Bubbles are often hard to identify until they burst, but UBS has handpicked six cities that are at “bubble risk.” Only two of the major cities they examined — Boston and Singapore — were considered “fairly valued.” Here’s the list of cities on bubble watch in ascending order:

  1. London
  2. Amsterdam
  3. Vancouver
  4. Toronto
  5. Munich
  6. Hong Kong

Read more: Business Insider


The impact of a sellers’ market on home sales

Pending home sales dropped slightly in August according to the National Association of Realtors (NAR). The NAR Pending Home Sales Index has now decreased on an annual basis for eight straight months, down 1.8 percent to 104.2 in August from 106.1 in July. Additionally, contract signings are down 2.3 percent year over year.

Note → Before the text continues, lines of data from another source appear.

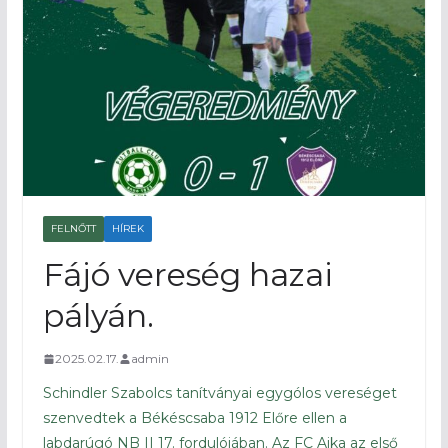
FELNŐTT
HÍREK
Fájó vereség hazai
pályán.
2025.02.17.
admin
Schindler Szabolcs tanítványai egygólos vereséget
szenvedtek a Békéscsaba 1912 Előre ellen a
labdarúgó NB II 17. fordulójában. Az FC Ajka az első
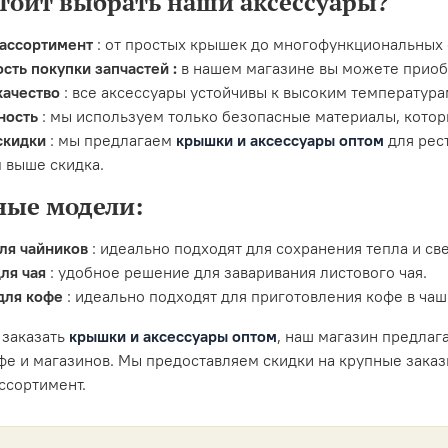
тоит выбрать наши аксессуары?
ассортимент
: от простых крышек до многофункциональных 
сть покупки запчастей :
в нашем магазине вы можете приобр
качество
: все аксессуары устойчивы к высоким температура
ность
: мы используем только безопасные материалы, котор
скидки
: мы предлагаем
крышки и аксессуары оптом
для рес
м выше скидка.
ные модели:
ля чайников
: идеально подходят для сохранения тепла и св
для чая
: удобное решение для заваривания листового чая.
для кофе
: идеально подходят для приготовления кофе в чаш
 заказать
крышки и аксессуары оптом
, наш магазин предлаг
афе и магазинов. Мы предоставляем скидки на крупные зака
ссортимент.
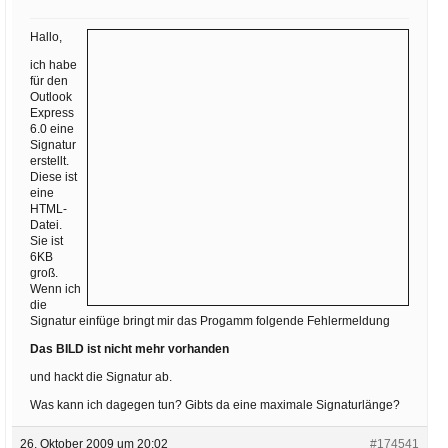
Ihre E-Mail
Adresse:
Hallo,
E-Mail
ich habe
für den
Outlook
Express
E-Mail bestätigen
6.0 eine
Signatur
erstellt.
Diese ist
eine
HTML-
Datei.
Sie ist
6KB
groß.
Wenn ich
die
Signatur einfüge bringt mir das Progamm folgende Fehlermeldung
Das BILD ist nicht mehr vorhanden
und hackt die Signatur ab.
Was kann ich dagegen tun? Gibts da eine maximale Signaturlänge?
26. Oktober 2009 um 20:02
#174541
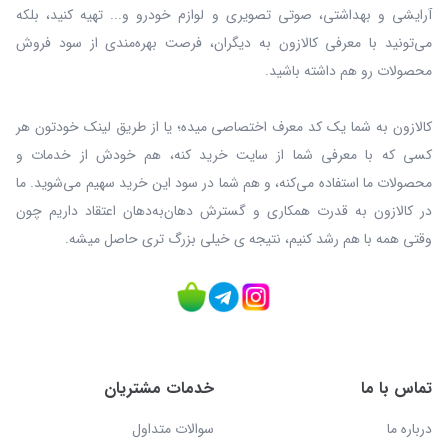
آرایشی و بهداشتی، صوتی تصویری و لوازم خودرو و... تهیه کنید، بلکه
می‌تونید با معرفی کالازون به دیگران، فرصت بهره‌مندی از سود فروش
محصولات رو هم داشته باشید.
کالازون به شما یک کد معرف اختصاصی میده؛ یا از طریق لینک خودتون هر
کسی که با معرفی شما از سایت خرید کنه، هم خودش از خدمات و
محصولات ما استفاده می‌کنه، و هم شما در سود این خرید سهیم می‌شوید. ما
در کالازون به قدرت همکاری و گسترش دهان‌به‌دهان اعتقاد داریم چون
وقتی همه با هم رشد کنیم، نتیجه ی خیلی بزرگ‌ تری حاصل میشه.
تماس با ما
خدمات مشتریان
درباره ما
سوالات متداول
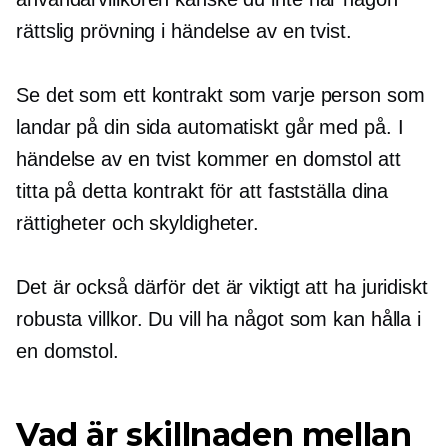
rättslig prövning i händelse av en tvist.
Se det som ett kontrakt som varje person som
landar på din sida automatiskt går med på. I
händelse av en tvist kommer en domstol att
titta på detta kontrakt för att fastställa dina
rättigheter och skyldigheter.
Det är också därför det är viktigt att ha juridiskt
robusta villkor. Du vill ha något som kan hålla i
en domstol.
Vad är skillnaden mellan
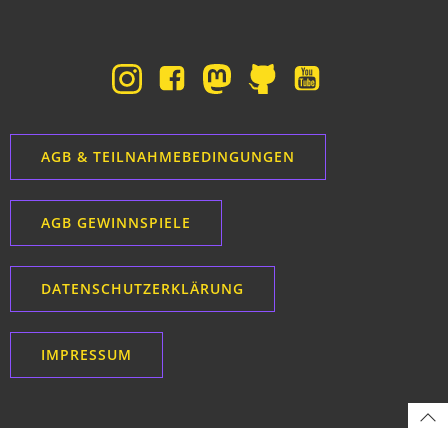
AGB & TEILNAHMEBEDINGUNGEN
AGB GEWINNSPIELE
DATENSCHUTZERKLÄRUNG
IMPRESSUM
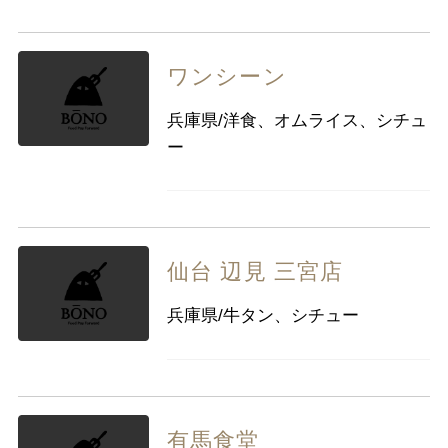
ワンシーン
兵庫県/洋食、オムライス、シチュ
ー
仙台 辺見 三宮店
兵庫県/牛タン、シチュー
有馬食堂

According to Lawrence Yun, NAR Chief Economist, the housing market slowdown has been impacted in part by the low inventory.

“Pending home sales continued a slow drip downward, with the fourth month over month decline in the past five months,” said Yun.

“Contract signings also fell backward again last month, as declines in the West negatively impacted overall activity,” he added. “The greatest decline occurred in the West region where prices have shot up significantly, which clearly indicates that affordability is hindering buyers and those affordability issues come from lack of inventory, particularly in moderate price points.”